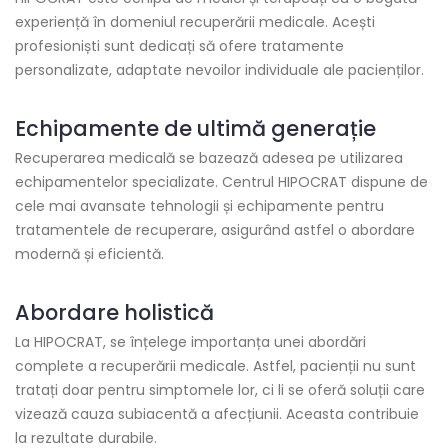
experiență în domeniul recuperării medicale. Acești
profesioniști sunt dedicați să ofere tratamente
personalizate, adaptate nevoilor individuale ale pacienților.
Echipamente de ultimă generație
Recuperarea medicală se bazează adesea pe utilizarea
echipamentelor specializate. Centrul HIPOCRAT dispune de
cele mai avansate tehnologii și echipamente pentru
tratamentele de recuperare, asigurând astfel o abordare
modernă și eficientă.
Abordare holistică
La HIPOCRAT, se înțelege importanța unei abordări
complete a recuperării medicale. Astfel, pacienții nu sunt
tratați doar pentru simptomele lor, ci li se oferă soluții care
vizează cauza subiacentă a afecțiunii. Aceasta contribuie
la rezultate durabile.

════════

● PROBLEM STATEMENT: Would you set down each line of the data exactly, with no images included?

● THE ANSWER:
experiență în domeniul recuperării medicale. Acești
profesioniști sunt dedicați să ofere tratamente
personalizate, adaptate nevoilor individuale ale pacienților.
Echipamente de ultimă generație
Recuperarea medicală se bazează adesea pe utilizarea
echipamentelor specializate. Centrul HIPOCRAT dispune de
cele mai avansate tehnologii și echipamente pentru
tratamentele de recuperare, asigurând astfel o abordare
modernă și eficientă.
Abordare holistică
La HIPOCRAT, se înțelege importanța unei abordări
complete a recuperării medicale. Astfel, pacienții nu sunt
tratați doar pentru simptomele lor, ci li se oferă soluții care
vizează cauza subiacentă a afecțiunii. Aceasta contribuie
la rezultate durabile.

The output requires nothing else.